In 2023, amid accelerated militarisation, the Swedish government abruptly withdrew its financial support for domestic peace organisations. Felicia Linsér examines the impact on the peace movement of democratic backsliding, marginalisation in public debate, and a diminished relationship with political leadership
'If you want peace, prepare for war' is accepted as a universal truth in many Western liberal societies. That is also the notion to which Sweden subscribed after Russia’s full-scale invasion of Ukraine in February 2022. Sweden, therefore, broke its 200-year-long non-alignment when it joined NATO, the military alliance. The country also signed a military agreement with the US, allowing it access to 17 military bases in Sweden.
Sweden’s long and rich history with civil society, particularly pacificatory organisations, has undergone significant changes since February 2022, as I document in recent research. My study draws on semi-structured interviews with seven peace organisations that vary in size and public visibility. All remain anonymous for fear of backlash. My findings reveal democratic backsliding on several fronts.

We are against NATO, we have also for decades warned about the Russian authoritarian regime and the war crimes that have been committed, so it has been demanded that something should have been done about it. Sometimes in the debate, it is as if one cannot… be against NATO without the conclusion being that you are for Putin
Anonymous representative from a Swedish peace organisation
I found similar testimonies from almost all the organisations interviewed; evidence that criticising Sweden’s military policies on Ukraine invites backlash. Despite publicly advocating for Ukrainian sovereignty and rejecting Russia’s brutal warfare, detractors claim peace organisations are simply running Putin’s errands. This clearly undermines deliberative processes.
The political sociologist Yagil Levy has outlined the necessary criteria for deliberative debate on defence and military policies. One important criterion is that dominant discourses should not impede political opposition. But the organisations I interviewed suggest that supporting Ukrainian sovereignty through military means dictates the public debate. Either you support Ukraine with military means, or you are Putin’s useful idiot.
If we have written one debate article, there may be criticism directed at the editorial teams for including this
Anonymous representative from a Swedish peace organisation
One more of Levy’s criteria is that alternative policies to military action must be available in public debate. Yet the organisations' testimonies portray a very different reality. Articles in mainstream media that present both sides of the debate attract public criticism. This makes media outlets reluctant to publish such content. The result is that peace organisations must rely on their own communication platforms to present their side of the debate.

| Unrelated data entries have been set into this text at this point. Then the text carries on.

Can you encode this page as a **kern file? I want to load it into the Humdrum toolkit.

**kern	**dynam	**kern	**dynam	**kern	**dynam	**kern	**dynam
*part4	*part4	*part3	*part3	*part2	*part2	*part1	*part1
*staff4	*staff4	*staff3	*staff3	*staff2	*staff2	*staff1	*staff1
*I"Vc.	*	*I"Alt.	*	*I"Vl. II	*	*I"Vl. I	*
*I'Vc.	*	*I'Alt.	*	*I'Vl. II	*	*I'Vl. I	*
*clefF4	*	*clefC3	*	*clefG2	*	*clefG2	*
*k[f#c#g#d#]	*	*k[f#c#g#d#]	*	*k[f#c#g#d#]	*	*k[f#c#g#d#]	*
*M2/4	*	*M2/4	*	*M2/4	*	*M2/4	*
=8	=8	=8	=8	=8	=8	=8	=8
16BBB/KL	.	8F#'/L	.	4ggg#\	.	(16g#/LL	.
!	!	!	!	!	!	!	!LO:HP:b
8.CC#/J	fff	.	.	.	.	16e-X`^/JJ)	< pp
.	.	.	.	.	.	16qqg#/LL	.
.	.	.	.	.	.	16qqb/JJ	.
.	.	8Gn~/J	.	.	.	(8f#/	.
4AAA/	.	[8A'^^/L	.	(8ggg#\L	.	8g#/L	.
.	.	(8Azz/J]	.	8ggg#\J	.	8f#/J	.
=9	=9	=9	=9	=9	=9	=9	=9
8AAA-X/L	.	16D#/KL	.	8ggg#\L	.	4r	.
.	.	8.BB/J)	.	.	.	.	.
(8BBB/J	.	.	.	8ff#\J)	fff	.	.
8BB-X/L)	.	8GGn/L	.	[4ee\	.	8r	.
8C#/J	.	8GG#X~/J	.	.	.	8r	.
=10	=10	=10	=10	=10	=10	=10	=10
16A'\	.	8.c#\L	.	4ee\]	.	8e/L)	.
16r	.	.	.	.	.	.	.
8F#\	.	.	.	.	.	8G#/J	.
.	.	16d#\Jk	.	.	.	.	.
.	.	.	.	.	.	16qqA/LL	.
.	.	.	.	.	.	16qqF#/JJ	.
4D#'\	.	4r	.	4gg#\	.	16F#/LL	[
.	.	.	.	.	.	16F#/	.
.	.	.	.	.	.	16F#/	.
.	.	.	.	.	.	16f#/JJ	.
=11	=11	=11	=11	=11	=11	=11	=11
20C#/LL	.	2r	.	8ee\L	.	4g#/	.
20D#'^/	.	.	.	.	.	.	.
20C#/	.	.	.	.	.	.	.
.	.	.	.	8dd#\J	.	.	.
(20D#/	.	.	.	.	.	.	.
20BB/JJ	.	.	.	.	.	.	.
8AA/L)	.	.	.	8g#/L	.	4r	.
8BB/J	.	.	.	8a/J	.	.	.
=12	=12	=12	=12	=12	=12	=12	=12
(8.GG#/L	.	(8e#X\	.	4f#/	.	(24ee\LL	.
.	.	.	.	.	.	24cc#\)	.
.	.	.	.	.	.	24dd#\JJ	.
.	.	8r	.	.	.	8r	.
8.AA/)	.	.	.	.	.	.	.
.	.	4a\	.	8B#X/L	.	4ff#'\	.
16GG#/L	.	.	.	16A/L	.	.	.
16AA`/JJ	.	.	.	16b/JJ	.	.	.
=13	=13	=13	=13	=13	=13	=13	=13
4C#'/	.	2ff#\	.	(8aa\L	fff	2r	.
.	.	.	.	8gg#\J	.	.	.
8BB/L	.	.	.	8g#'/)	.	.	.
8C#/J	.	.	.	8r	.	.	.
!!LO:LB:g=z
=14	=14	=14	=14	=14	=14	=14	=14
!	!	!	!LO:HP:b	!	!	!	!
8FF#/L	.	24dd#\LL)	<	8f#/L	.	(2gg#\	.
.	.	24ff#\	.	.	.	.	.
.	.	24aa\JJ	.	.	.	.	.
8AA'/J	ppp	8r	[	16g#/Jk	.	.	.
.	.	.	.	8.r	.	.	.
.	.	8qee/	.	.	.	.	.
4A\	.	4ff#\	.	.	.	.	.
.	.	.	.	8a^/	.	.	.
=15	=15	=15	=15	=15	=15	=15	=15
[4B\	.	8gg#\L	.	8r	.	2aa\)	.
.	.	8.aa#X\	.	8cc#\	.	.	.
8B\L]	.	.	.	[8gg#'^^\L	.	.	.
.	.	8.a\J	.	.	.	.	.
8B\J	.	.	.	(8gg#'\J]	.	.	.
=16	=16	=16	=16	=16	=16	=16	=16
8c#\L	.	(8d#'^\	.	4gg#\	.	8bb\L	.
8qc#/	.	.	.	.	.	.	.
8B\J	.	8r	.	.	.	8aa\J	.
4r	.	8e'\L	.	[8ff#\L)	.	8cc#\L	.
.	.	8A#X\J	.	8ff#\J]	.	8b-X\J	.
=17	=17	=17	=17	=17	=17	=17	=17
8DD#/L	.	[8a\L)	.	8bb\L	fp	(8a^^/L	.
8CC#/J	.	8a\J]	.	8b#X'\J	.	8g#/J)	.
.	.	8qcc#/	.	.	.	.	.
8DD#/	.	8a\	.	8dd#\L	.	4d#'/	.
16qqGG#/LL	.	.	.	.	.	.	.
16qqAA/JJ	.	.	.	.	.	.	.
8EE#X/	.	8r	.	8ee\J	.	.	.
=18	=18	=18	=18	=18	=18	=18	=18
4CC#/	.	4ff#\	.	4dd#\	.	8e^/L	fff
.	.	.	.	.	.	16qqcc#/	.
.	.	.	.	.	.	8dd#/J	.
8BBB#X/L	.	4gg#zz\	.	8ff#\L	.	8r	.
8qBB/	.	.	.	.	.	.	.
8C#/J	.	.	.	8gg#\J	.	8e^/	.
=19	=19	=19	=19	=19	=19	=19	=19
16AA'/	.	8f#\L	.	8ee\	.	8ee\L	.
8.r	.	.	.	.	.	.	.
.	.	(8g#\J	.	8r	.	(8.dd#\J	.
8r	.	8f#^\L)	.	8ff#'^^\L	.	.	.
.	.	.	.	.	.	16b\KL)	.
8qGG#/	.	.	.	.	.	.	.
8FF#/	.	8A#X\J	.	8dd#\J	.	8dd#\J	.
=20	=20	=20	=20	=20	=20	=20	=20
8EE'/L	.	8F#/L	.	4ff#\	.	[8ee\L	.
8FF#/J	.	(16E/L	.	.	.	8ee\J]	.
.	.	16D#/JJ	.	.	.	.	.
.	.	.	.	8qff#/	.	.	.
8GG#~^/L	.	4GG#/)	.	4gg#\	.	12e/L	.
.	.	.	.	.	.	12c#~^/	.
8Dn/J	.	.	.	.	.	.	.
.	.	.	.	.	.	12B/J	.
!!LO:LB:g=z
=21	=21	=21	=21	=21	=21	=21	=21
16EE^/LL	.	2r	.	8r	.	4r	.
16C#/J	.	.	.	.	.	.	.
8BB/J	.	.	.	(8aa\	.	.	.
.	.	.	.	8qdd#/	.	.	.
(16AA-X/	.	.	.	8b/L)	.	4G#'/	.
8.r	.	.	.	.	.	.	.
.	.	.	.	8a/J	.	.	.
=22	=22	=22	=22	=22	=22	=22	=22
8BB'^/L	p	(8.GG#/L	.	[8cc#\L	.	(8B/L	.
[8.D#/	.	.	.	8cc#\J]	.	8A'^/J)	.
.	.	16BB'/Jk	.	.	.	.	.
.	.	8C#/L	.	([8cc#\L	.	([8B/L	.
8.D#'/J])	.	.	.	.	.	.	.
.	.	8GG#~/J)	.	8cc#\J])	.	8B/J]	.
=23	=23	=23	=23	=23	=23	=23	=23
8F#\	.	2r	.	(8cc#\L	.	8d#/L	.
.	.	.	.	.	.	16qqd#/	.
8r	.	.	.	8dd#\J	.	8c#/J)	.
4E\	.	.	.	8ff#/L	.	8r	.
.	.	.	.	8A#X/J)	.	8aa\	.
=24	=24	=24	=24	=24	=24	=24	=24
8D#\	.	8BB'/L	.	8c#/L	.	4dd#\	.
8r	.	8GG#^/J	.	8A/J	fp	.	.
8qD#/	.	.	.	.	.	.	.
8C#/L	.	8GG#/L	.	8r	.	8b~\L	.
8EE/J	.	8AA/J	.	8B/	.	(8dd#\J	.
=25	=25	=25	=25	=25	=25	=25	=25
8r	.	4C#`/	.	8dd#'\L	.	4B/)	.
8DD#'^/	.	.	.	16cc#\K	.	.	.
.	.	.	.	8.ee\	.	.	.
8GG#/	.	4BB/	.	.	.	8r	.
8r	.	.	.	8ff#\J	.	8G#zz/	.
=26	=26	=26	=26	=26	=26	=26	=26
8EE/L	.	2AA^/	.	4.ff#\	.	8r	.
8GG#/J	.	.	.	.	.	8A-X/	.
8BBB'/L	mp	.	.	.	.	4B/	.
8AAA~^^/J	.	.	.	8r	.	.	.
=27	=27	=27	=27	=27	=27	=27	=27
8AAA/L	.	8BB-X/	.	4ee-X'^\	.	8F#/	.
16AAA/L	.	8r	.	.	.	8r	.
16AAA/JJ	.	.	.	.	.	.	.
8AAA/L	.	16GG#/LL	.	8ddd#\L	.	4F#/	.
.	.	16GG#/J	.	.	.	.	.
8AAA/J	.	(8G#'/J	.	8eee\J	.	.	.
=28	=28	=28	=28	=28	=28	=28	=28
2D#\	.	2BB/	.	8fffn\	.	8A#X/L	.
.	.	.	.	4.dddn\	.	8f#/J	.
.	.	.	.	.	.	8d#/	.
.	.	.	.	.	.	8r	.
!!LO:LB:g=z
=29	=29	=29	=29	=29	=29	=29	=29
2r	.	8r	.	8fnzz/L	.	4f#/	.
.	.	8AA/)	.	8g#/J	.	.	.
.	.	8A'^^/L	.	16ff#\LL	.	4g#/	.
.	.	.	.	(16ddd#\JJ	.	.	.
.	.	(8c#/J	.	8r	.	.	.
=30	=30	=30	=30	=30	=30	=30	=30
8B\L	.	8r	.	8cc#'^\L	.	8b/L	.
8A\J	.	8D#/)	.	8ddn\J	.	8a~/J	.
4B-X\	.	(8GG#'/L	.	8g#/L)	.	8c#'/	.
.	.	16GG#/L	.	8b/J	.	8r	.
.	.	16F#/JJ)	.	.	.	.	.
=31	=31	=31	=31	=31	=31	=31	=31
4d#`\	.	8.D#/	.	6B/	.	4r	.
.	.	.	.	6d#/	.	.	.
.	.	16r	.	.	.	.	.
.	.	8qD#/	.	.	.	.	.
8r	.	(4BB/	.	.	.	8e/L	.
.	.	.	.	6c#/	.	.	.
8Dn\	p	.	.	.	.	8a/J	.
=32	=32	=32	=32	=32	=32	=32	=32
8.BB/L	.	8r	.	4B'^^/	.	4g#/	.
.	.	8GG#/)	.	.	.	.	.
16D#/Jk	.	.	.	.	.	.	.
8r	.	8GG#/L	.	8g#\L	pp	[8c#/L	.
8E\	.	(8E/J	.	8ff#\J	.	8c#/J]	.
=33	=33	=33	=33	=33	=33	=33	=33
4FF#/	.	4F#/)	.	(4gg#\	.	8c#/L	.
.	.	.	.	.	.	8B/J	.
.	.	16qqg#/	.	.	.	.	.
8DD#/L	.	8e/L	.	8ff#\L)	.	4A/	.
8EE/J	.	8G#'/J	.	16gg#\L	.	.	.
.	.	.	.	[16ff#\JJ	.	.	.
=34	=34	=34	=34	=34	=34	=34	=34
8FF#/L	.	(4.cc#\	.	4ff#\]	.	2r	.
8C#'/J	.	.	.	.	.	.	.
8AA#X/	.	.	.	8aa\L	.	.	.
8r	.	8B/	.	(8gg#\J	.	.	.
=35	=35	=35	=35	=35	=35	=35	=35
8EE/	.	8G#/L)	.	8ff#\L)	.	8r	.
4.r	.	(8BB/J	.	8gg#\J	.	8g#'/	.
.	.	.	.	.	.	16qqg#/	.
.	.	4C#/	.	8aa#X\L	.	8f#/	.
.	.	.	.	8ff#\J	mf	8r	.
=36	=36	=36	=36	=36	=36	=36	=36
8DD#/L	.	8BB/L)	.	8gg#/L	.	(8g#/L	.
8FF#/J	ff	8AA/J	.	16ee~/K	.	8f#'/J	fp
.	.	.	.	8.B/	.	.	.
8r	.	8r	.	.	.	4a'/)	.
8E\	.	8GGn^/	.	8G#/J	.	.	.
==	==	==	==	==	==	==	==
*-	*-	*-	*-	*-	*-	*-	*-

Another outcome of the rapid militarisation is that television debates and media coverage are disproportionately weighted toward military solutions. The organisations cite instances in which seven or eight defence-sector representatives appeared, yet only one advocated for peace without military means. This shrunken media space indicates that mainstream media are reluctant to present alternative policies to military ones.
My research also investigates the conditions under which the withdrawal of financial support for peace organisations operates, on the premise that civil society organisations are crucial to deliberative democracy.
Mark E. Warren argues that there are three pillars by which a robust civil society contributes to a more democratic society: developmental effects, political autonomy, and institutional influence. For Sweden's peace organisations, a changed public debate climate and the withdrawal of resources have obstructed their operations.
I had to let go of 75% of the employees from one day to the next. We were about nine people, and now there are probably 3.5 maybe? We can no longer take care of all those we could before, such as volunteers, in our activities. So everything has kind of been forced to shrink
Anonymous representative from a Swedish peace organisation
This statement reflects many peace organisations' experiences since Sweden's accelerated militarisation. Reduced activities significantly undermine organisations’ capacity to develop citizens’ ability to engage in decision-making and form autonomous judgments. Political autonomy is also under threat. The withdrawal of funding has dismantled the social infrastructure these organisations provide for citizens to try out ideas and form opinions.
Personnel and resource cuts undermine the Swedish peace movement’s ability to provide forums for non-military engagement. More broadly, they diminish the role of civil society organisations in fostering a more democratic society, reducing citizens' opportunities to influence institutions and the state.
The Swedish government's dismantling of civil society organisations, the removal of power resources and actors, and the shrinking of public debate space result in a less democratic Sweden. Applying these insights to the volatile geopolitical situation in Europe and to the increasing distrust of the US's NATO defence in Sweden, we can draw two conclusions.
First, to hold institutions and those in power accountable, we need to strengthen civil society during periods of global authoritarianism.
Second, the democratic functions of non-governmental organisations, especially the pacificatory ones, extend beyond upholding pluralism and deliberation. Jan Teorell et al’s extensive quantitative research on under-investigated factors that sustain democratic peace concludes that pacificatory organisations exert a strong influence on maintaining it.
In short, if you want peace, whether or not you believe that military rearmament is the path, that should not impede civil society’s role in upholding crucial democratic functions.